The first of the British Army's new Foxhound vehicles have arrived in Afghanistan.
Foxhound is at the cutting edge of protected patrol vehicle technology and provides unprecedented levels of blast protection for its size and weight.
After being flown out from RAF Brize Norton in a C-17 aircraft, these patrol vehicles are currently undergoing final testing in the dusty and hot conditions of the Helmand desert before being deployed on operations later in the year.
Foxhound has been specifically designed and built in Britain to protect against the threats our troops face in Afghanistan.
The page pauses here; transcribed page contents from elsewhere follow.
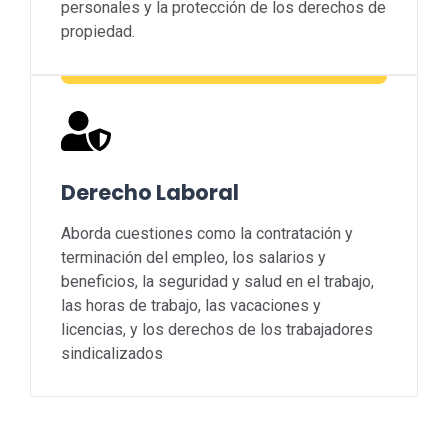
personales y la protección de los derechos de
propiedad.
Derecho Laboral
Aborda cuestiones como la contratación y
terminación del empleo, los salarios y
beneficios, la seguridad y salud en el trabajo,
las horas de trabajo, las vacaciones y
licencias, y los derechos de los trabajadores
sindicalizados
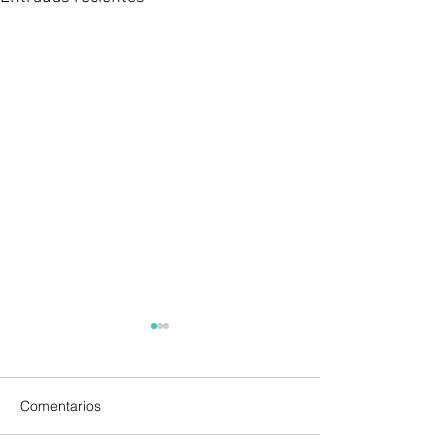
Comentarios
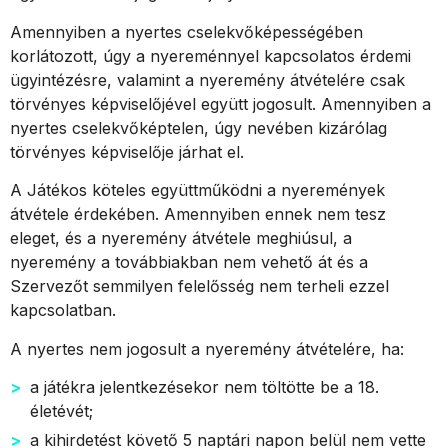
Amennyiben a nyertes cselekvőképességében
korlátozott, úgy a nyereménnyel kapcsolatos érdemi
ügyintézésre, valamint a nyeremény átvételére csak
törvényes képviselőjével együtt jogosult. Amennyiben a
nyertes cselekvőképtelen, úgy nevében kizárólag
törvényes képviselője járhat el.
A Játékos köteles együttműködni a nyeremények
átvétele érdekében. Amennyiben ennek nem tesz
eleget, és a nyeremény átvétele meghiúsul, a
nyeremény a továbbiakban nem vehető át és a
Szervezőt semmilyen felelősség nem terheli ezzel
kapcsolatban.
A nyertes nem jogosult a nyeremény átvételére, ha:
a játékra jelentkezésekor nem töltötte be a 18.
életévét;
a kihirdetést követő 5 naptári napon belül nem vette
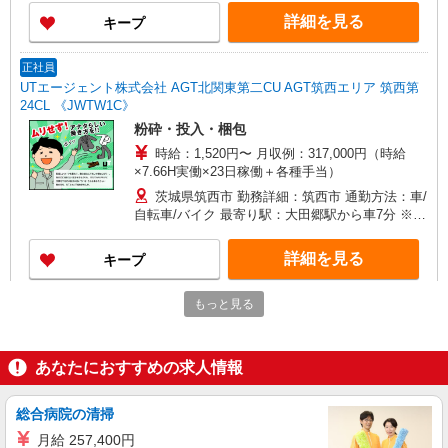
詳細を見る
キープ
正社員
UTエージェント株式会社 AGT北関東第二CU AGT筑西エリア 筑西第
24CL 《JWTW1C》
粉砕・投入・梱包
時給：1,520円〜 月収例：317,000円（時給
×7.66H実働×23日稼働＋各種手当）
茨城県筑西市 勤務詳細：筑西市 通勤方法：車/
自転車/バイク 最寄り駅：大田郷駅から車7分 ※構
内の無料駐車場利用OK
詳細を見る
キープ
もっと見る
派遣社員
株式会社テクノ・サービス/お仕事No/0808032
製品の製造補助作業
あなたにおすすめの求人情報
時給1650円交通費全額支給
茨城県筑西市 ＊車・バイク通勤OK
総合病院の清掃
月給 257,400円
詳細を見る
キープ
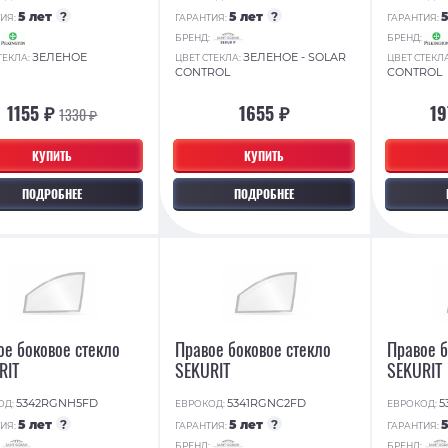
5 лет
?
5 лет
?
ИЯ:
ГАРАНТИЯ:
ГАРАНТИЯ:
:
БРЕНД:
БРЕНД:
ЗЕЛЕНОЕ
ЗЕЛЕНОЕ - SOLAR
ТЕКЛА:
ЦВЕТ СТЕКЛА:
ЦВЕТ СТЕКЛ
CONTROL
CONTROL
1155 ₽
1655 ₽
19
1330 ₽
КУПИТЬ
КУПИТЬ
ПОДРОБНЕЕ
ПОДРОБНЕЕ
ое боковое стекло
Правое боковое стекло
Правое б
RIT
SEKURIT
SEKURIT
5342RGNH5FD
5341RGNC2FD
5
ОД:
ЕВРОКОД:
ЕВРОКОД:
5 лет
?
5 лет
?
ИЯ:
ГАРАНТИЯ:
ГАРАНТИЯ:
:
БРЕНД:
БРЕНД:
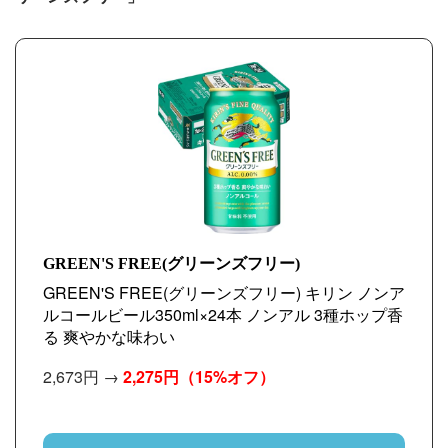
GREEN'S FREE(グリーンズフリー)
GREEN'S FREE(グリーンズフリー) キリン ノンア
ルコールビール350ml×24本 ノンアル 3種ホップ香
る 爽やかな味わい
2,673円 →
2,275円
（15%オフ）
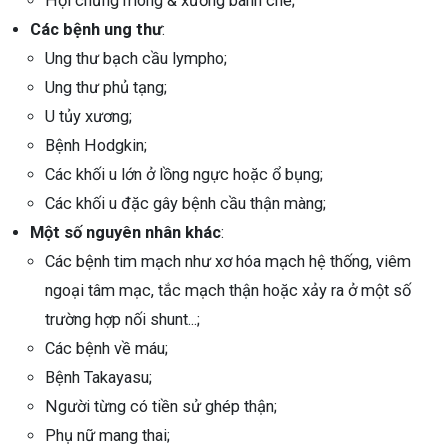
Hội chứng móng & xương bánh chè;
Các bệnh ung thư
:
Ung thư bạch cầu lympho;
Ung thư phủ tạng;
U tủy xương;
Bệnh Hodgkin;
Các khối u lớn ở lồng ngực hoặc ổ bụng;
Các khối u đặc gây bệnh cầu thận màng;
Một số nguyên nhân khác
:
Các bệnh tim mạch như xơ hóa mạch hệ thống, viêm
ngoại tâm mạc, tắc mạch thận hoặc xảy ra ở một số
trường hợp nối shunt...;
Các bệnh về máu;
Bệnh Takayasu;
Người từng có tiền sử ghép thận;
Phụ nữ mang thai;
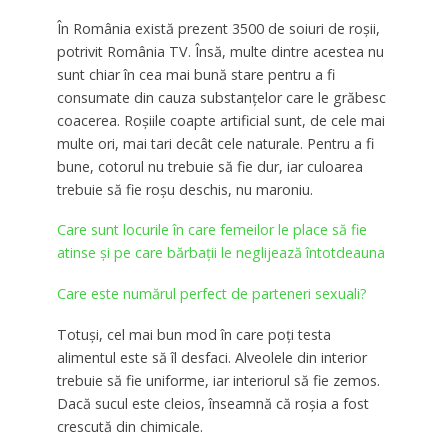
În România există prezent 3500 de soiuri de roşii,
potrivit România TV. Însă, multe dintre acestea nu
sunt chiar în cea mai bună stare pentru a fi
consumate din cauza substanţelor care le grăbesc
coacerea. Roşiile coapte artificial sunt, de cele mai
multe ori, mai tari decât cele naturale. Pentru a fi
bune, cotorul nu trebuie să fie dur, iar culoarea
trebuie să fie roşu deschis, nu maroniu.
Care sunt locurile în care femeilor le place să fie
atinse și pe care bărbații le neglijează întotdeauna
Care este numărul perfect de parteneri sexuali?
Totuşi, cel mai bun mod în care poţi testa
alimentul este să îl desfaci. Alveolele din interior
trebuie să fie uniforme, iar interiorul să fie zemos.
Dacă sucul este cleios, înseamnă că roşia a fost
crescută din chimicale.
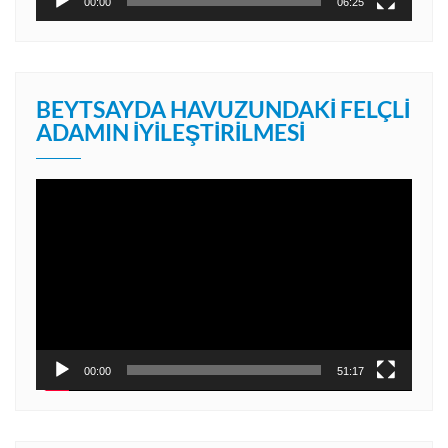
00:00
06:25
BEYTSAYDA HAVUZUNDAKI FELÇLI
ADAMIN İYILEŞTIRILMESI
Video
oynatıcı
00:00
51:17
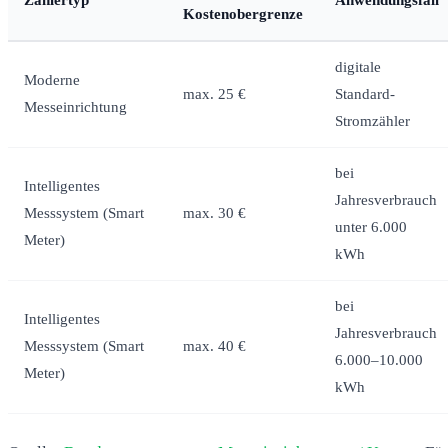
Kostenobergrenze
digitale
Moderne
max. 25 €
Standard-
Messeinrichtung
Stromzähler
bei
Intelligentes
Jahresverbrauch
Messsystem (Smart
max. 30 €
unter 6.000
Meter)
kWh
bei
Intelligentes
Jahresverbrauch
Messsystem (Smart
max. 40 €
6.000–10.000
Meter)
kWh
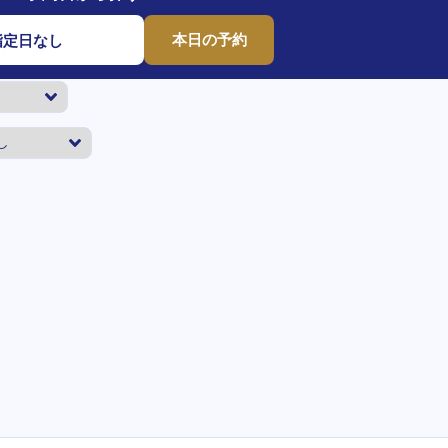
本日の予約
指定日なし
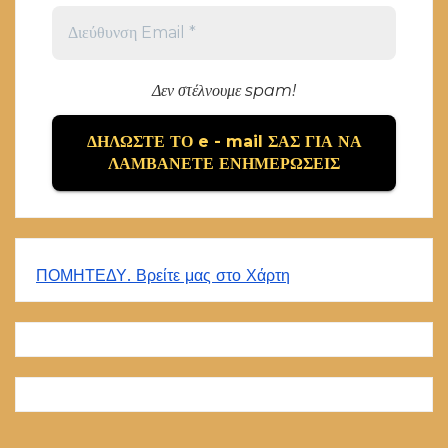
Δεν στέλνουμε spam!
ΠΟΜΗΤΕΔΥ. Βρείτε μας στο Χάρτη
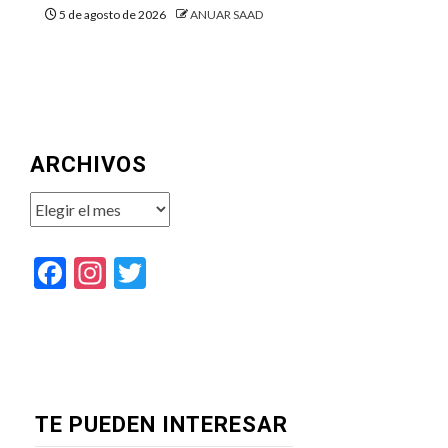
5 de agosto de 2026
ANUAR SAAD
ARCHIVOS
Archivos
Facebook
Instagram
Twitter
TE PUEDEN INTERESAR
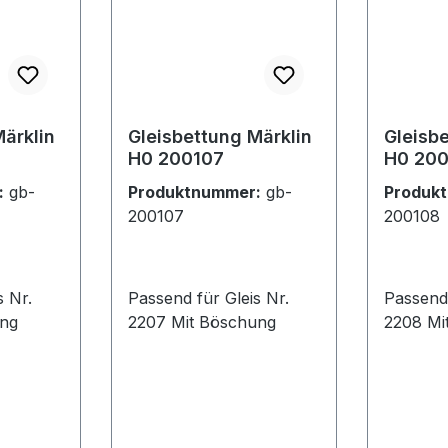
ärklin
Gleisbettung Märklin
Gleisb
H0 200107
H0 20
:
gb-
Produktnummer:
gb-
Produk
200107
200108
s Nr.
Passend für Gleis Nr.
Passend 
ung
2207 Mit Böschung
220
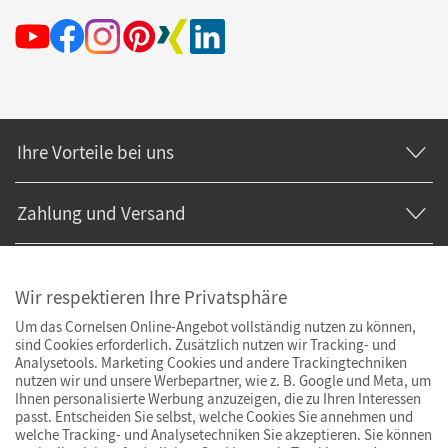
Ihre Vorteile bei uns
Zahlung und Versand
Wir respektieren Ihre Privatsphäre
Um das Cornelsen Online-Angebot vollständig nutzen zu können,
sind Cookies erforderlich. Zusätzlich nutzen wir Tracking- und
Analysetools. Marketing Cookies und andere Trackingtechniken
nutzen wir und unsere Werbepartner, wie z. B. Google und Meta, um
Ihnen personalisierte Werbung anzuzeigen, die zu Ihren Interessen
passt. Entscheiden Sie selbst, welche Cookies Sie annehmen und
welche Tracking- und Analysetechniken Sie akzeptieren. Sie können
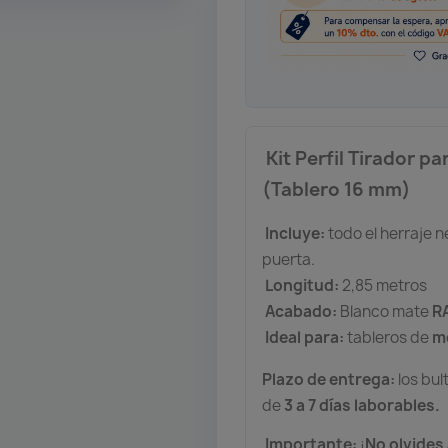
Kit Perfil Tirador p
(Tablero 16 mm)
Incluye:
todo el herraje 
puerta.
Longitud:
2,85 metros
Acabado:
Blanco mate
R
Ideal para:
tableros de
m
Plazo de entrega:
los bul
de
3 a 7 días laborables.
Importante:
¡
No olvides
However, this is an agile and versatile vehicle that will be a mainstay in the Army for years to come.
See Related Links for video footage of the Foxhound light protected patrol vehicles during trials in the UK and arriving at Camp Bastion.
Being lighter and smaller than other protected vehicles such as Mastiff and Ridgback, Foxhound brings a whole new capability to the Army and is ideal for soldiers operating in mentoring and partnering roles as it makes it easier for them to engage with Afghan National Security Forces and the local Afghan population.
General Dynamics Land Systems: Force Protection Europe (GDLS:FPE), who produce Foxhound, have worked with engineers from the World Rally Championship, McLaren F1, Ricardo and BMW to incorporate Formula One racing technology so it has a top speed of 70mph (113km/h), but can still protect against improvised explosive devices thanks to its v-shaped hull.
The MOD is also able to confirm today that a £90m contract for an additional 100 Foxhounds has been signed. It means a total of 300 vehicles will now be delivered to the Army as part of a deal with GDLS:FPE worth £270m that is sustaining around 750 highly-skilled jobs across the UK.
Other innovative design features mean that the Foxhound’s engine can be removed and replaced in just 30 minutes and it can drive away from an ambush on only three wheels.
Defence Secretary Philip Hammond said:
Foxhound’s arrival in Afghanistan is great news for our soldiers. This Government has spent £270m on 300 of these hi-tech, British-built vehicles to help keep our troops properly protected. Our servicemen and women deserve the best protection we can get them.
Chief of the General Staff, General Sir Peter Wall, said:
Foxhound gives the British Army the very latest level of protection on operations. This has been a well-run programme that will play a key role in equipping the Army of 2020.